Equal time: Mike Francesa may want to try the Costanza approach. Remember when George started doing the exact opposite of his instincts on an episode of “Seinfeld”? Francesa may be more successful with his prognostications with this method. His contradictions have been ongoing for a long time, but with @BackAftaThis chronicling everything on Twitter, it is now an art form.

The latest? On Friday, Francesa dismissed a caller who said that then-Raider Antonio Brown could be a good fit with the Patriots. With disgust, Francesa called it “ridiculous.” On Sunday, after Brown became a Pat, Francesa said it was the “logical” move.

Thumbs up: Column contributor Mark Hale, who doubles as The Post’s associate sports editor, chimes in with props for ABC sideline reporter Allison Williams. After University of Cincinnati safety Kyriq McDonald convulsed on the field, Williams quickly found the player’s mother and reported the young man had a history of seizures. McDonald ended up being OK, but it was a scary scene.

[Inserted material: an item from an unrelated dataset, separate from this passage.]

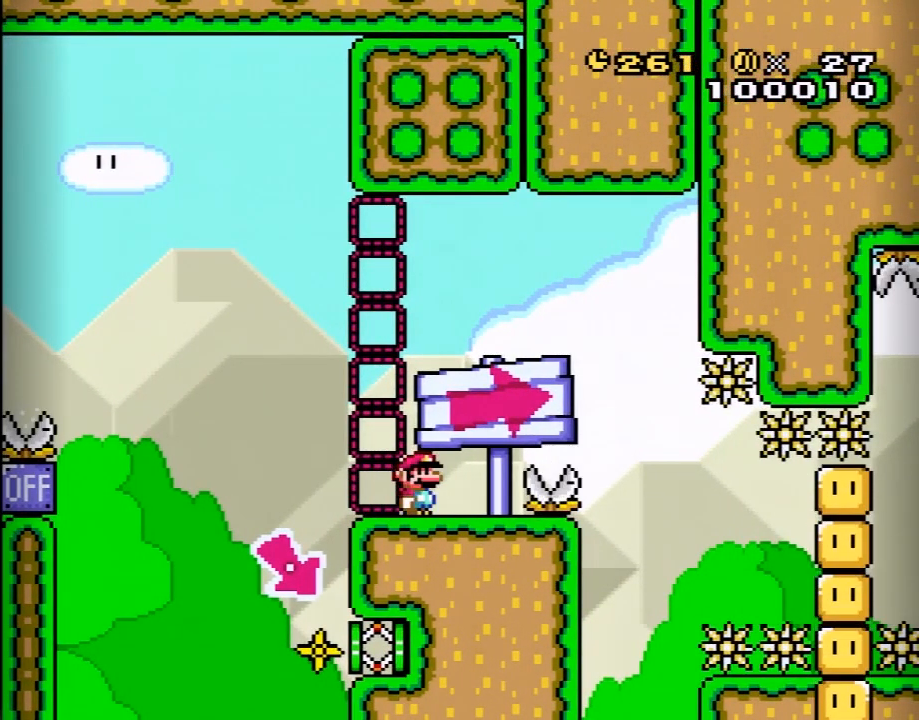
{"buttons": ["DPAD_DOWN"], "events": [[17, "DPAD_DOWN", "down"], [150, "DPAD_DOWN", "up"], [200, "X", "down"], [233, "DPAD_DOWN", "down"], [233, "X", "up"], [333, "DPAD_DOWN", "up"], [417, "DPAD_DOWN", "down"]]}
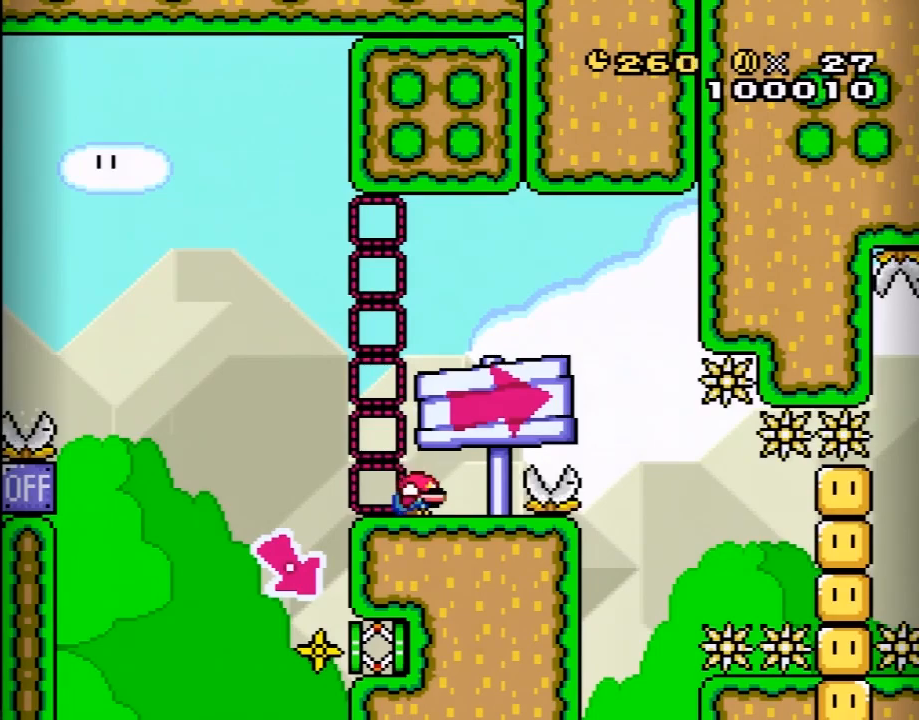
{"buttons": ["X"], "events": [[50, "DPAD_DOWN", "up"], [117, "DPAD_DOWN", "down"], [267, "DPAD_DOWN", "up"], [383, "X", "down"], [400, "X", "up"], [500, "X", "down"]]}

Transactions: Candace Parker has re-signed with Turner to do NBA and college analysis. She has added a podcast, but who hasn’t? She will do it with Kristen Ledlow. … For the NFL season, ESPN New York will have Sam Darnold and Jets coach Adam Gase on its air for weekly spots, while WFAN will have Giants coach Pat Shurmur, as well as Antoine Bethea and Alec Ogletree rotating. For the Jets, Jamal Adams and Ty Montgomery will be on FAN. ESPN NY had Landon Collins last year from the Giants, but has chosen not to replace him after he went to Washington. Eli Manning had been doing spots first for ESPN NY and then WFAN for years, but he declined to continue with Francesa for this season.

Clicker books: A timely review from Papa Clicker if you want to better understand the firing of Dave Dombrowski by the Red Sox. “Homegrown: How the Red Sox Built a Champion from the Ground Up” by Boston Globe writer Alex Speier describes how the succession of Theo Epstein, Ben Cherington and Dombrowski built the 2018 champions. It is well-written and receives a strong 4.4 out of 5 clickers. It may need an addendum, now.

This is a doubleheader today, as Papa Clicker also reviewed Phil Knight’s autobiography “Shoe Dog,” about the rise of Nike. It received a 4.5 rating, which is just below the all-time best of 4.6, so in other words, it is highly recommended.